_INFORMATION_:

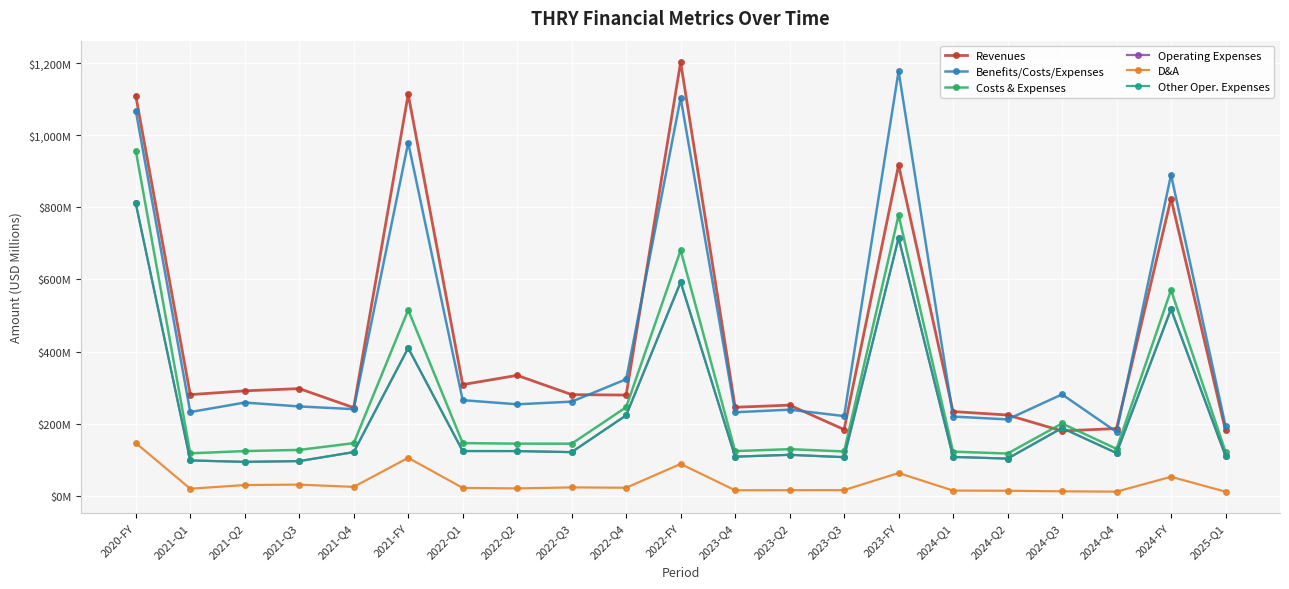

Does the chart have visible grid lines?

Yes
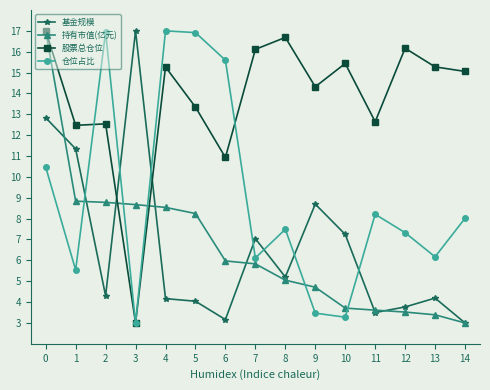

Which series has the largest total across all categories?

股票总仓位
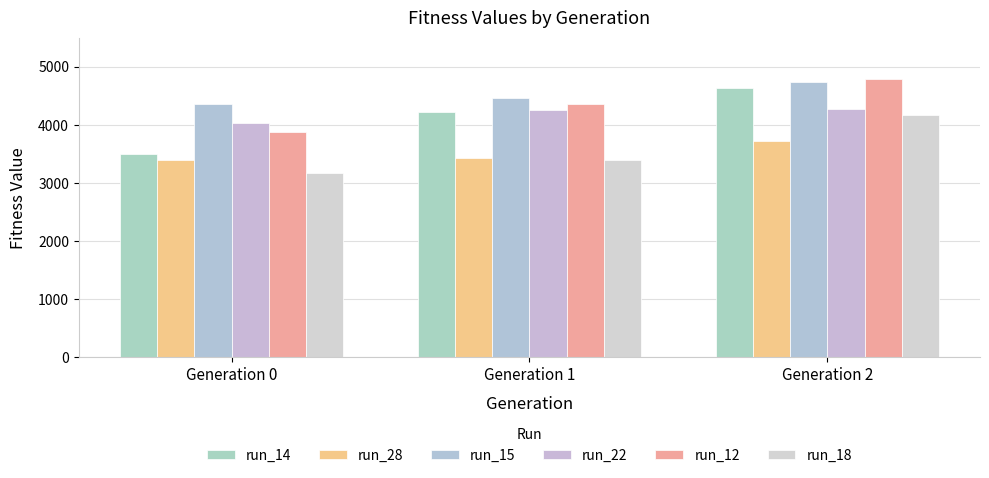

Are the bars horizontal?

No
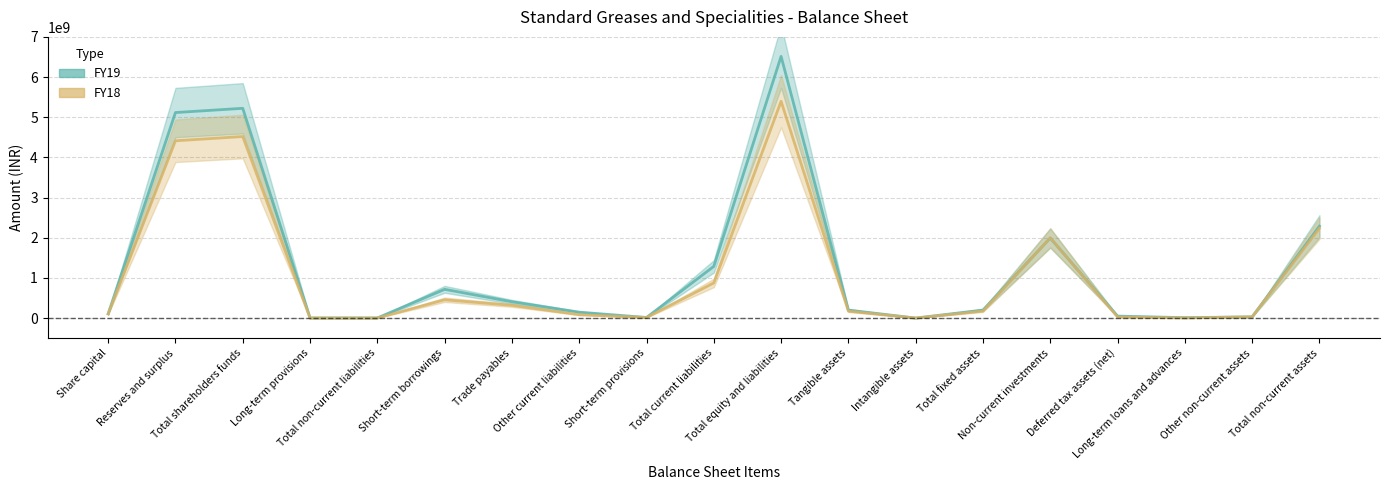

Reading left to right, extract all data points from this chart.

FY19: Share capital=105904000	Reserves and surplus=5116600000	Total shareholders funds=5222504000	Long-term provisions=4400000	Total non-current liabilities=4400000	Short-term borrowings=716700000	Trade payables=406696000	Other current liabilities=148300000	Short-term provisions=15800000	Total current liabilities=1287496000	Total equity and liabilities=6514400000	Tangible assets=199900000	Intangible assets=1000000	Total fixed assets=200900000	Non-current investments=1993500000	Deferred tax assets (net)=50500000	Long-term loans and advances=11400000	Other non-current assets=31600000	Total non-current assets=2287900000
FY18: Share capital=105904000	Reserves and surplus=4413900000	Total shareholders funds=4519804000	Long-term provisions=1800000	Total non-current liabilities=1800000	Short-term borrowings=456500000	Trade payables=318496000	Other current liabilities=85800000	Short-term provisions=14500000	Total current liabilities=875296000	Total equity and liabilities=5396900000	Tangible assets=172400000	Intangible assets=1600000	Total fixed assets=174000000	Non-current investments=1998200000	Deferred tax assets (net)=27700000	Long-term loans and advances=4500000	Other non-current assets=31600000	Total non-current assets=2236000000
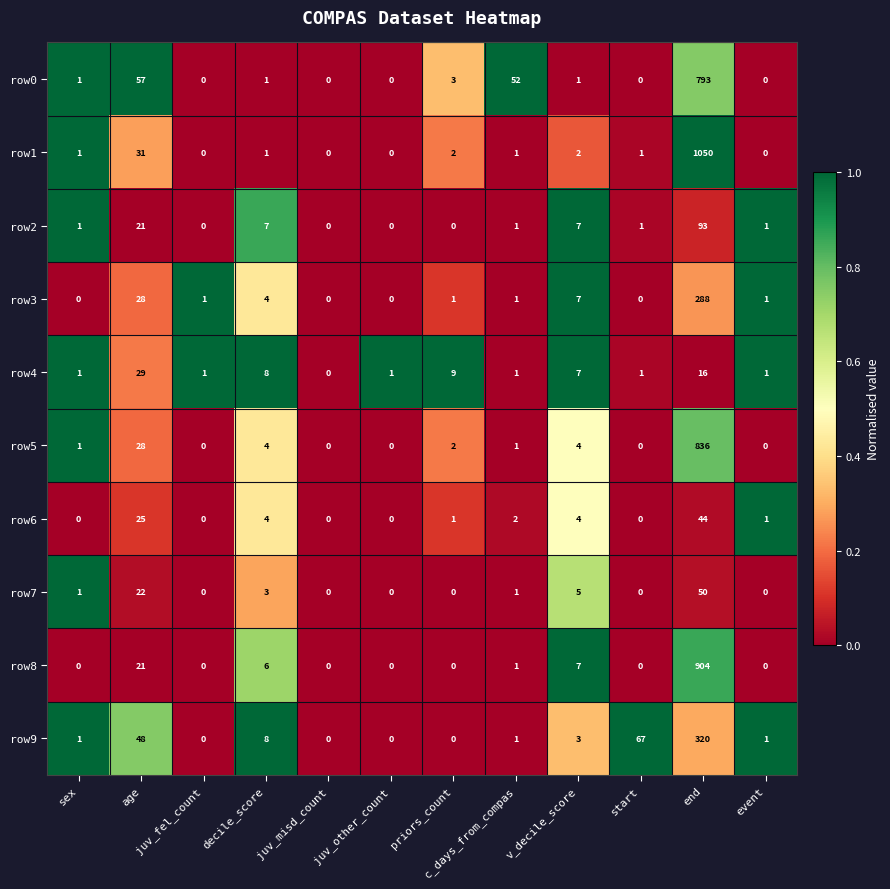

Is it true that row7 equals 22 at age?

True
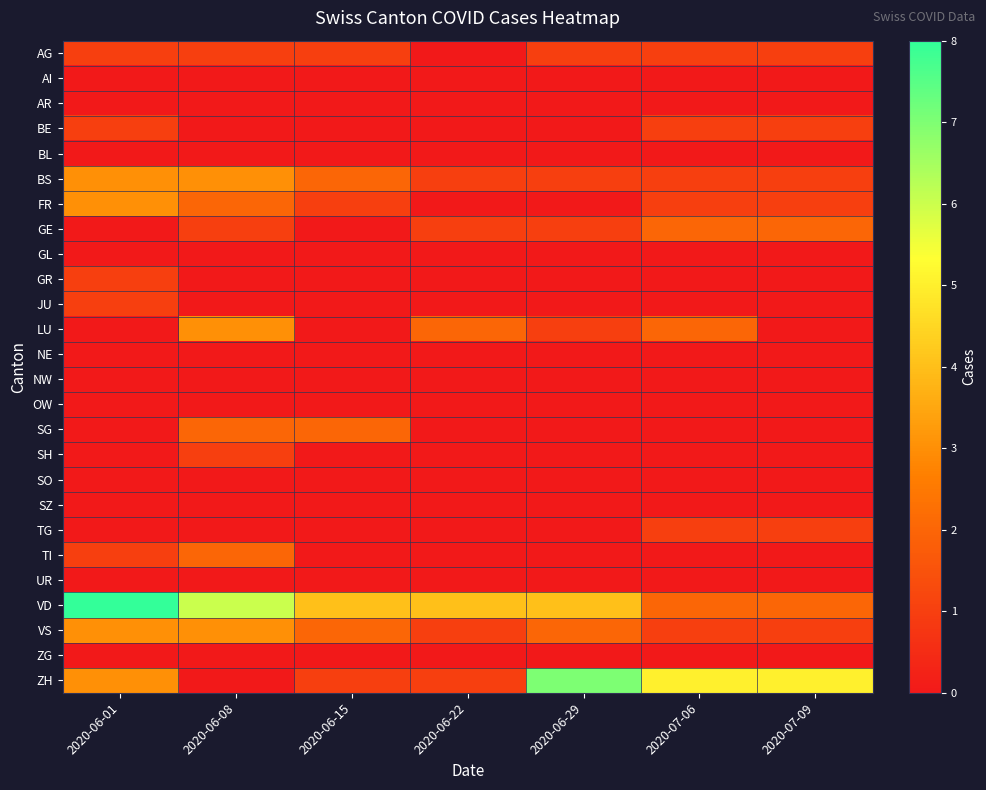

At how many categories does at least one series exceed 4?

5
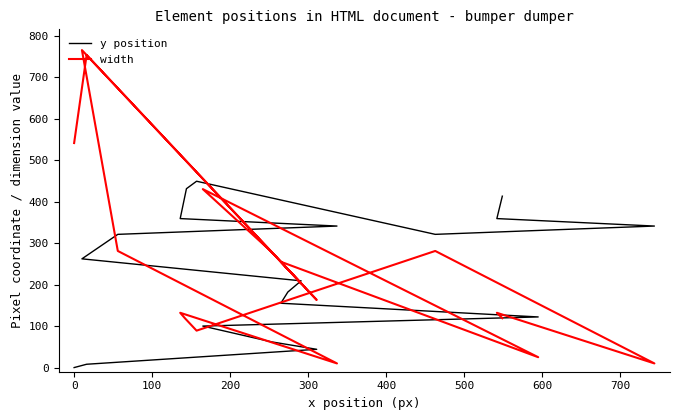

How many times do width and y position cross each other?

5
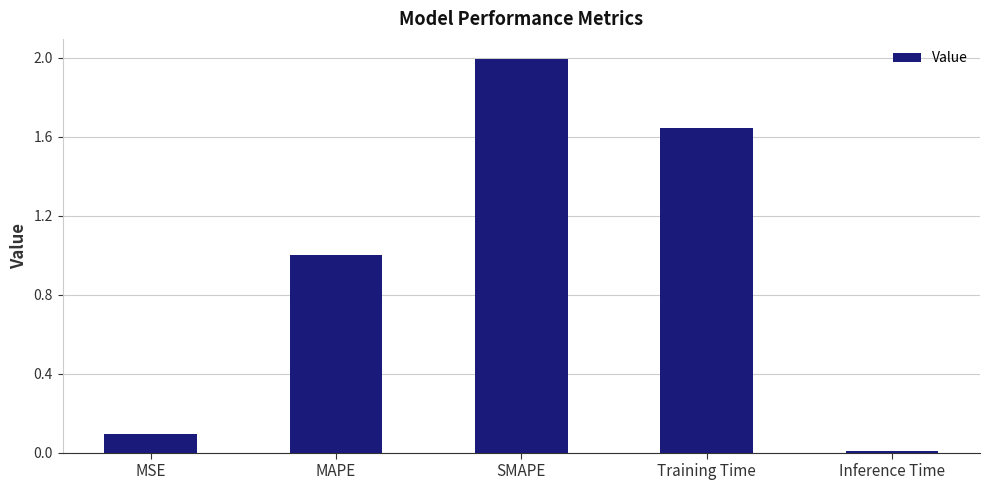

What position from the right is Training Time?

2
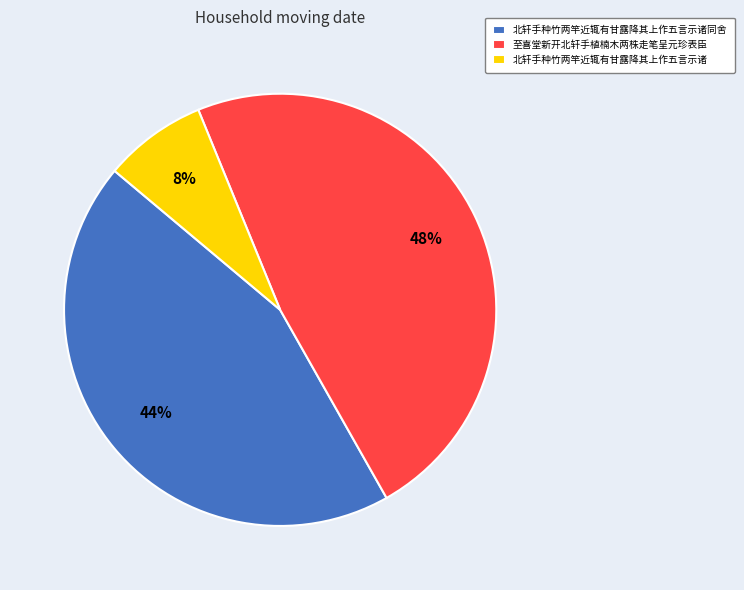

Between 北轩手种竹两竿近辄有甘露降其上作五言示诸同舍 and 北轩手种竹两竿近辄有甘露降其上作五言示诸, which is larger?

北轩手种竹两竿近辄有甘露降其上作五言示诸同舍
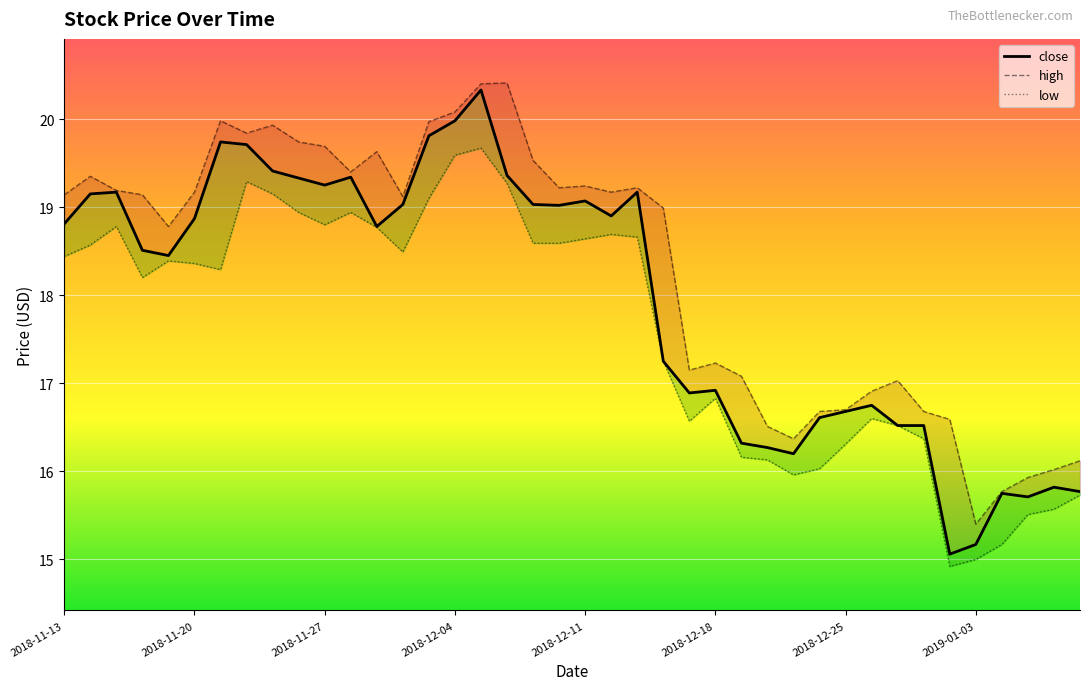

What is the total value across all series at 31?

50.3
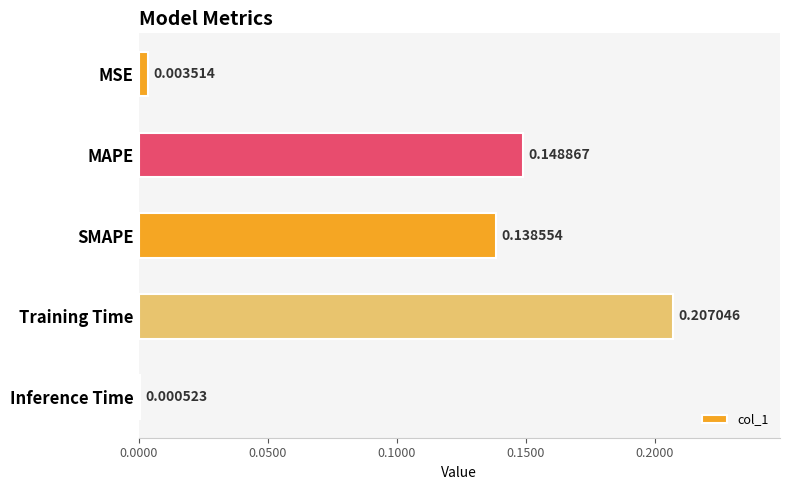

What is the sum of all values?

0.5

_HOW TO COMPLETE THIS TASK_:
Reproduce the lines of the material between the one holding "Which series has" and the one holding "Reading left to", inclusive, leaving the pictures out.

_ANSWER SECTION_:
Which series has the largest total across all categories?

股票总仓位

Are the bars horizontal?

No

Reading left to right, extract all data points from this chart.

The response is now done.